Goal >>
Rewrite all the lines below, substituting "binomial name" for every occurrence of "scientific name" and leaving everything else unchanged.

Data supplied >>

▼

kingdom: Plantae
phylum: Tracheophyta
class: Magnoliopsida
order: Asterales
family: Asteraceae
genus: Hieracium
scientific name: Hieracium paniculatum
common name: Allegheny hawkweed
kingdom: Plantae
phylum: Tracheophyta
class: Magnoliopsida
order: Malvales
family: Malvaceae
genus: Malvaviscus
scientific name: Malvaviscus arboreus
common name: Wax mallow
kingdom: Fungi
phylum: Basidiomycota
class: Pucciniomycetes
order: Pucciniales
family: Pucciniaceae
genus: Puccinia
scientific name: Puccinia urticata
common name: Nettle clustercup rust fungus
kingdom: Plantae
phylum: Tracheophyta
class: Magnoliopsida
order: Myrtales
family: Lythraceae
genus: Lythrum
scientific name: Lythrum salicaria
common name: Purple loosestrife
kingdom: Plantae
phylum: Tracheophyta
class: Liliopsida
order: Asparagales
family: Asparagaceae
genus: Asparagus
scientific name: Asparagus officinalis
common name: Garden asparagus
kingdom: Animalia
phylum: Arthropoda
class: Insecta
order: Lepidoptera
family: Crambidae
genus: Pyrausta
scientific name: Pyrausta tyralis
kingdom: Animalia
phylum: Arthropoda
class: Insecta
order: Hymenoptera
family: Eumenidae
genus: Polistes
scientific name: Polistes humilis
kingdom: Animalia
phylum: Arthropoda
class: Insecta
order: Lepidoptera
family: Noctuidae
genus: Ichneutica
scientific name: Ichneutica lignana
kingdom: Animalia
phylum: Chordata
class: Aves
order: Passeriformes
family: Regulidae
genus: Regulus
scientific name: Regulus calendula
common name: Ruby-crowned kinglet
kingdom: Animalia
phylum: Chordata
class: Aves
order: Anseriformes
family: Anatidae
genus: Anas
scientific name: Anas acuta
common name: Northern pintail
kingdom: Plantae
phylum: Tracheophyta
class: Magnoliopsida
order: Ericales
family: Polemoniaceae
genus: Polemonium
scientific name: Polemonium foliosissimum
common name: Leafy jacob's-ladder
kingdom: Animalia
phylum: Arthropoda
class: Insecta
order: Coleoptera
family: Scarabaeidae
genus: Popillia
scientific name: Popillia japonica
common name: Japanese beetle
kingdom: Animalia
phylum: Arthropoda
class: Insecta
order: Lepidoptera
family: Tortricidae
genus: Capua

▲

Final result >>
kingdom: Plantae
phylum: Tracheophyta
class: Magnoliopsida
order: Asterales
family: Asteraceae
genus: Hieracium
binomial name: Hieracium paniculatum
common name: Allegheny hawkweed
kingdom: Plantae
phylum: Tracheophyta
class: Magnoliopsida
order: Malvales
family: Malvaceae
genus: Malvaviscus
binomial name: Malvaviscus arboreus
common name: Wax mallow
kingdom: Fungi
phylum: Basidiomycota
class: Pucciniomycetes
order: Pucciniales
family: Pucciniaceae
genus: Puccinia
binomial name: Puccinia urticata
common name: Nettle clustercup rust fungus
kingdom: Plantae
phylum: Tracheophyta
class: Magnoliopsida
order: Myrtales
family: Lythraceae
genus: Lythrum
binomial name: Lythrum salicaria
common name: Purple loosestrife
kingdom: Plantae
phylum: Tracheophyta
class: Liliopsida
order: Asparagales
family: Asparagaceae
genus: Asparagus
binomial name: Asparagus officinalis
common name: Garden asparagus
kingdom: Animalia
phylum: Arthropoda
class: Insecta
order: Lepidoptera
family: Crambidae
genus: Pyrausta
binomial name: Pyrausta tyralis
kingdom: Animalia
phylum: Arthropoda
class: Insecta
order: Hymenoptera
family: Eumenidae
genus: Polistes
binomial name: Polistes humilis
kingdom: Animalia
phylum: Arthropoda
class: Insecta
order: Lepidoptera
family: Noctuidae
genus: Ichneutica
binomial name: Ichneutica lignana
kingdom: Animalia
phylum: Chordata
class: Aves
order: Passeriformes
family: Regulidae
genus: Regulus
binomial name: Regulus calendula
common name: Ruby-crowned kinglet
kingdom: Animalia
phylum: Chordata
class: Aves
order: Anseriformes
family: Anatidae
genus: Anas
binomial name: Anas acuta
common name: Northern pintail
kingdom: Plantae
phylum: Tracheophyta
class: Magnoliopsida
order: Ericales
family: Polemoniaceae
genus: Polemonium
binomial name: Polemonium foliosissimum
common name: Leafy jacob's-ladder
kingdom: Animalia
phylum: Arthropoda
class: Insecta
order: Coleoptera
family: Scarabaeidae
genus: Popillia
binomial name: Popillia japonica
common name: Japanese beetle
kingdom: Animalia
phylum: Arthropoda
class: Insecta
order: Lepidoptera
family: Tortricidae
genus: Capua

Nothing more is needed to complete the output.